AKDB aktuell Mai 2015

22.05.2015

Kelheim wird 250. Kunde des neuen AKDB-Finanzwesens

Die niederbayerische Kreisstadt Kelheim ist bereits der 250. Kunde der dialogbasierten Finanzsoftware FINzD im AKDB-Rechenzentrum. An einem kleinen Festakt zu diesem Anlass nahmen Mitte Mai hochrangige Vertreter der Stadtverwaltung und der AKDB teil. 

Die AKDB freut sich über die Stadt Kelheim als 250. Kunden des neuen Finanzwesens: AKDB-Vorstand Alexander Schroth, Kassenleiter Thomas Mirlach, Kämmereiangestellte Kristina Tschage (beide Kelheim), Vertriebsberater Martin Sendlbeck (AKDB), Stadtkämmerer Max Schneider, Erster Bürgermeister Horst

Die AKDB freut sich über die Stadt Kelheim als 250. Kunden des neuen Finanzwesens: AKDB-Vorstand Alexander Schroth, Kassenleiter Thomas Mirlach, Kämmereiangestellte Kristina Tschage (beide Kelheim), Vertriebsberater Martin Sendlbeck (AKDB), Stadtkämmerer Max Schneider, Erster Bürgermeister Horst Hartmann und EDV-Mitarbeiter Steffen Trübswetter (alle Kelheim) sowie der stellvertretende AKDB-Geschäftsstellenleiter Herbert Lanzinger (von links)

Kelheims Erster Bürgermeister Horst Hartmann sprach bei der Gelegenheit von "großen Herausforderungen durch die Umstellung", die man aber gemeinsam erfolgreich angenommen habe.

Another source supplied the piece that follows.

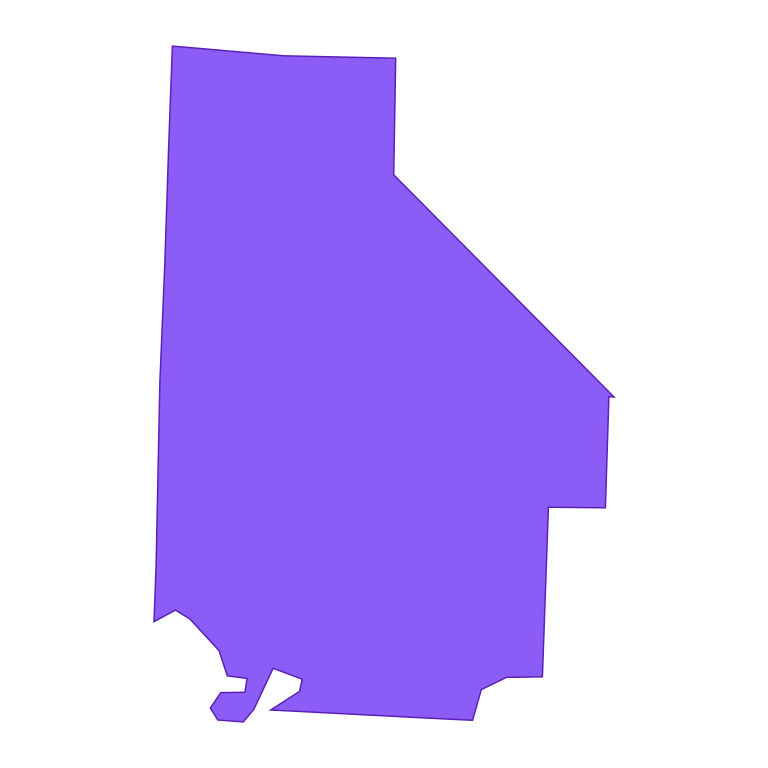 the district of Morgan, Missouri, United States of America
{"feature_id": "52423323B53823188034237", "entity_name": "Morgan", "entity_type": "district", "adm_level": 2, "iso_a3": "USA", "parent_name": "United States of America", "parent_adm1": "Missouri", "projection": "equal_earth", "projection_center": [-92.922, 38.441], "detail": "fine", "context": "isolated", "style": "filled", "palette": "violet", "viewbox_px": 768, "rotation_deg": 0, "n_neighbors": 0, "source": "geoboundaries", "source_scale": "gbopen_adm2", "svg_char_len": 537}
<svg xmlns="http://www.w3.org/2000/svg" viewBox="0 0 768 768"><path d="M164.8,264.2L159.9,381.6L156.1,565.8L154.0,621.7L175.4,610.1L189.8,618.9L219.1,650.7L227.3,675.9L247.1,678.4L244.9,692.3L220.8,692.6L210.3,708.1L217.8,720.0L243.3,721.9L253.8,709.4L273.1,668.3L302.2,679.2L299.5,691.4L270.7,710.0L429.4,718.2L472.6,720.3L481.3,689.6L506.3,677.4L542.4,676.8L548.4,507.2L605.4,507.8L608.9,396.7L614.0,397.0L393.7,174.8L395.7,58.2L283.5,55.8L172.4,46.1L168.8,142.7L164.8,264.2Z" fill="#8b5cf6" stroke="#5b21b6" stroke-width="1.5"/></svg>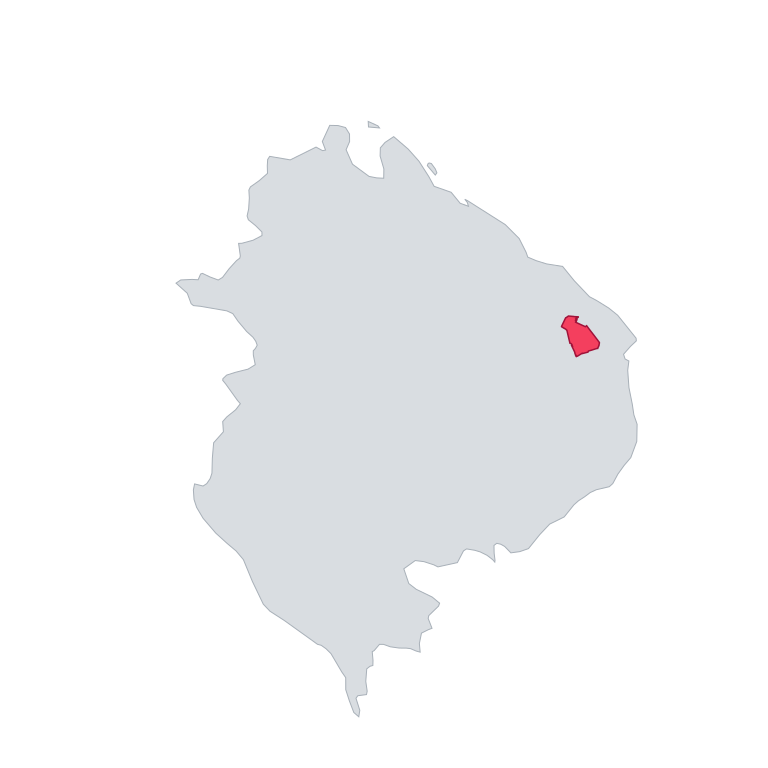 Bavel, Batdâmbâng, Cambodia (highlighted), rotated 143°
{"feature_id": "14789045B6741933347766", "entity_name": "Bavel", "entity_type": "district", "adm_level": 2, "iso_a3": "KHM", "parent_name": "Cambodia", "parent_adm1": "Batdâmbâng", "projection": "equal_earth", "projection_center": [102.818, 13.225], "detail": "fine", "context": "in_parent", "style": "filled", "palette": "rose", "viewbox_px": 768, "rotation_deg": 143, "n_neighbors": 0, "source": "geoboundaries", "source_scale": "gbopen_adm2", "svg_char_len": 5335}
<svg xmlns="http://www.w3.org/2000/svg" viewBox="0 0 768 768"><g transform="rotate(143 384 384)"><path d="M604.4,133.4L605.8,139.8L602.3,151.9L598.5,162.9L591.3,172.5L591.0,179.6L588.6,200.6L589.6,207.4L591.4,213.1L593.8,216.2L600.2,236.8L606.1,255.6L611.8,271.1L612.9,280.8L607.9,305.6L602.0,328.3L602.6,339.7L605.2,351.0L608.1,366.2L609.3,385.6L607.9,398.2L605.2,406.1L600.0,414.1L595.4,418.2L589.9,411.4L585.5,411.1L579.7,413.1L575.1,416.3L565.7,428.1L555.4,439.6L541.0,442.5L535.4,451.1L529.4,452.3L518.0,452.7L510.6,454.7L510.9,459.0L510.4,479.2L510.6,484.0L509.4,485.2L504.3,485.8L495.5,482.7L483.7,477.7L475.2,476.9L470.9,485.8L468.4,489.2L465.2,489.8L461.9,491.3L460.7,495.3L460.5,500.2L462.1,508.6L462.8,522.0L462.4,531.2L465.5,537.0L483.7,556.4L489.0,561.3L489.7,564.2L486.5,574.8L489.4,589.7L483.7,589.4L474.3,583.0L469.7,579.1L464.3,582.2L462.4,581.6L458.6,574.3L453.8,566.8L448.8,566.3L438.2,569.3L427.5,571.3L423.4,571.3L421.7,572.7L415.5,583.8L412.8,581.9L402.0,577.6L392.1,576.0L390.0,578.9L391.3,588.0L393.5,596.8L392.2,600.6L386.8,605.2L379.6,613.6L375.2,620.2L372.1,621.8L361.2,621.5L350.3,622.3L345.9,628.5L341.8,633.3L338.3,634.6L324.0,619.4L295.7,614.1L292.6,607.3L289.9,606.0L287.3,614.8L271.7,623.2L265.2,618.1L260.4,612.0L261.1,604.4L265.6,598.3L273.3,593.9L276.9,578.5L271.0,558.8L265.8,553.0L260.4,548.5L254.7,555.8L249.9,568.4L244.8,574.8L237.8,576.3L227.4,575.7L223.3,557.0L222.0,540.9L223.4,522.6L225.0,511.7L215.0,496.7L214.4,482.5L209.6,475.1L208.2,478.8L208.3,482.9L206.9,480.0L191.2,438.2L188.5,418.8L191.2,403.9L192.8,398.8L188.3,391.0L181.9,382.1L170.6,370.4L169.9,351.9L167.4,330.1L164.0,322.8L158.8,309.4L156.0,298.3L155.1,268.9L156.5,266.6L164.5,265.7L174.8,263.6L176.4,258.9L174.6,255.0L181.1,248.3L190.5,233.8L197.8,218.6L203.0,209.0L206.1,199.5L216.7,186.0L231.2,176.7L241.1,174.5L251.4,171.3L261.2,166.8L265.9,166.4L278.1,171.8L284.7,173.2L291.7,173.2L298.9,173.7L305.1,173.2L320.1,169.4L336.0,172.4L350.2,170.0L367.7,165.6L376.4,168.4L384.3,172.8L385.4,181.7L387.2,185.8L389.8,188.9L393.3,188.9L397.8,182.7L401.5,176.3L402.7,175.1L402.9,178.2L404.8,185.2L408.2,192.0L411.6,196.6L417.3,202.6L420.9,202.9L432.9,197.2L451.0,205.5L453.1,209.7L459.0,218.1L465.3,224.2L479.4,224.5L484.3,209.7L481.8,200.6L473.7,184.8L471.5,175.5L474.1,173.8L487.6,172.1L489.8,170.2L492.7,160.0L496.4,161.1L504.0,162.5L511.9,155.5L516.5,148.1L519.1,151.5L522.0,156.6L525.1,159.6L530.8,164.0L537.1,170.3L541.1,176.4L544.3,178.8L552.3,177.0L554.5,177.3L559.1,169.9L562.3,165.9L565.1,167.0L569.2,166.9L577.5,157.5L582.3,148.8L584.9,146.5L592.5,150.8L595.5,149.9L599.7,138.0L604.4,133.4ZM218.0,532.3L216.4,533.4L215.0,533.4L213.5,531.6L213.6,524.9L214.7,520.8L217.3,520.0L218.0,532.3ZM241.7,598.6L238.6,603.2L233.5,593.8L233.5,591.2L241.7,598.6Z" fill="#d9dde1" stroke="#a8b0b8" stroke-width="1"/><path d="M187.0,287.5L187.0,289.7L187.0,294.3L187.0,296.4L187.1,302.5L187.1,304.5L187.1,308.6L188.7,308.6L192.0,314.7L193.6,317.7L193.4,317.7L193.2,317.6L193.1,317.8L193.1,318.0L193.0,318.3L193.0,318.6L192.9,318.7L192.9,318.8L192.8,319.0L193.0,319.1L193.0,319.3L192.9,319.4L192.7,319.2L192.7,318.9L192.6,318.7L192.4,318.6L192.2,318.7L192.0,318.8L192.0,319.0L191.9,319.1L191.7,319.1L191.7,319.3L191.7,319.5L191.8,319.6L191.9,319.4L192.0,319.3L192.3,319.3L192.2,319.4L192.2,319.5L191.9,319.7L191.9,319.8L191.9,320.0L191.8,320.3L191.7,320.2L191.4,320.0L191.3,319.9L191.2,319.9L191.1,319.7L190.9,319.6L190.8,319.8L190.7,320.0L190.7,320.3L190.8,320.3L190.9,320.2L191.0,320.2L191.1,320.3L191.1,320.5L191.1,320.8L190.9,321.0L190.7,320.9L190.4,320.8L190.3,320.7L190.2,320.7L189.9,320.4L189.7,320.5L189.4,320.7L189.4,320.8L189.3,321.0L189.2,321.1L189.0,320.9L189.0,320.7L189.0,320.4L189.0,320.5L188.9,320.5L188.8,320.4L188.7,320.5L188.5,320.8L191.7,323.5L192.0,323.9L192.8,324.6L195.8,327.3L199.1,327.4L199.2,327.5L207.3,323.3L207.6,323.1L207.7,322.9L207.6,322.7L207.5,322.4L207.5,322.1L207.4,322.0L207.3,321.8L207.2,321.7L207.1,321.2L206.9,320.8L206.9,320.7L206.8,320.4L206.7,320.3L206.6,320.1L206.5,319.9L206.4,319.8L206.4,319.6L206.3,319.3L206.2,319.2L206.0,318.8L205.9,318.6L205.9,318.4L205.9,318.1L205.8,317.9L205.8,317.7L205.7,317.4L205.6,317.2L205.7,316.9L205.7,316.7L205.8,316.4L205.9,316.2L208.6,310.1L211.0,304.6L210.9,304.4L210.7,304.3L210.7,304.2L210.4,303.9L210.4,303.7L210.2,303.5L210.2,303.4L210.2,303.2L210.2,302.9L210.3,302.9L210.3,302.7L210.2,302.5L210.3,302.4L210.5,302.3L210.6,302.2L210.8,301.9L211.0,301.9L211.0,301.7L211.0,301.4L210.9,301.4L210.8,301.2L210.7,301.2L210.8,301.0L210.8,300.9L210.7,300.8L210.7,300.7L210.8,300.7L211.0,300.6L211.3,300.6L211.3,300.3L211.5,299.7L211.7,298.5L211.9,297.6L212.4,295.2L212.6,294.5L213.0,293.6L213.1,293.4L213.3,293.2L213.4,291.3L213.8,291.4L213.9,291.1L213.8,290.9L213.9,290.6L213.9,290.4L213.9,290.2L213.7,290.2L212.7,289.8L207.6,289.3L207.4,289.3L207.2,289.3L207.1,289.2L207.2,288.9L201.9,286.7L200.9,287.3L198.1,286.2L194.1,284.8L192.0,284.0L191.9,283.8L191.7,283.9L191.5,284.0L191.4,284.2L191.3,284.3L191.1,284.4L190.9,284.5L190.7,284.5L190.4,284.6L190.2,284.7L190.1,284.9L189.9,285.0L189.7,285.1L189.4,285.2L189.4,285.3L189.2,285.4L189.2,285.5L188.9,285.7L188.8,285.8L188.7,285.9L188.6,286.0L188.4,286.1L188.2,286.3L187.9,286.5L187.7,286.7L187.6,286.8L187.5,287.0L187.4,287.1L187.2,287.3L187.0,287.5Z" fill="#f43f5e" stroke="#9f1239" stroke-width="1.5"/></g></svg>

Die Stadt Kelheim sehe sich in einer guten Partnerschaft mit der AKDB, die bereits seit 1981 bestehe, nicht nur im Finanzwesen, so Hartmann. Dieser Bereich habe allerdings eine zentrale Bedeutung in der Kommunalverwaltung, alleine schon durch die Schnittstellen zu anderen Bereichen wie dem Einwohnermeldewesen.

Die Finanzverwaltung der niederbayerischen Kommune ist nun der 250. Kunde der Software Finanzwesen zentral Dialog FINzD. Die Lösung vereint die Vorteile des bewährten Haushalts-, Kassen- und Rechnungswesen HKR mit individuell festlegbarem Produktionsplan, z. B. bei Abbuchungs-, Mahn- oder Vollstreckungsläufen, und der Flexibilität der Finanzsoftware OK.FIS. Für die Stadt Kelheim bietet das neue Programm eine interne Vereinfachung des Steuerverfahrens.

Thomas Mirlach, als Kelheims Kassenleiter für das Projekt zentral verantwortlich, zog ein erstes positives Fazit des seit Anfang März eingesetzten FINzD. "Der Start hat uns gefordert, aber nun hat sich FINzD als zeitgemäße und ausgereifte Software erwiesen. Die AKDB ist für uns ein verlässlicher Partner, der für Rückfragen immer zur Verfügung steht. Wir freuen uns in der Stadtverwaltung auf weitere gemeinsame Projekte."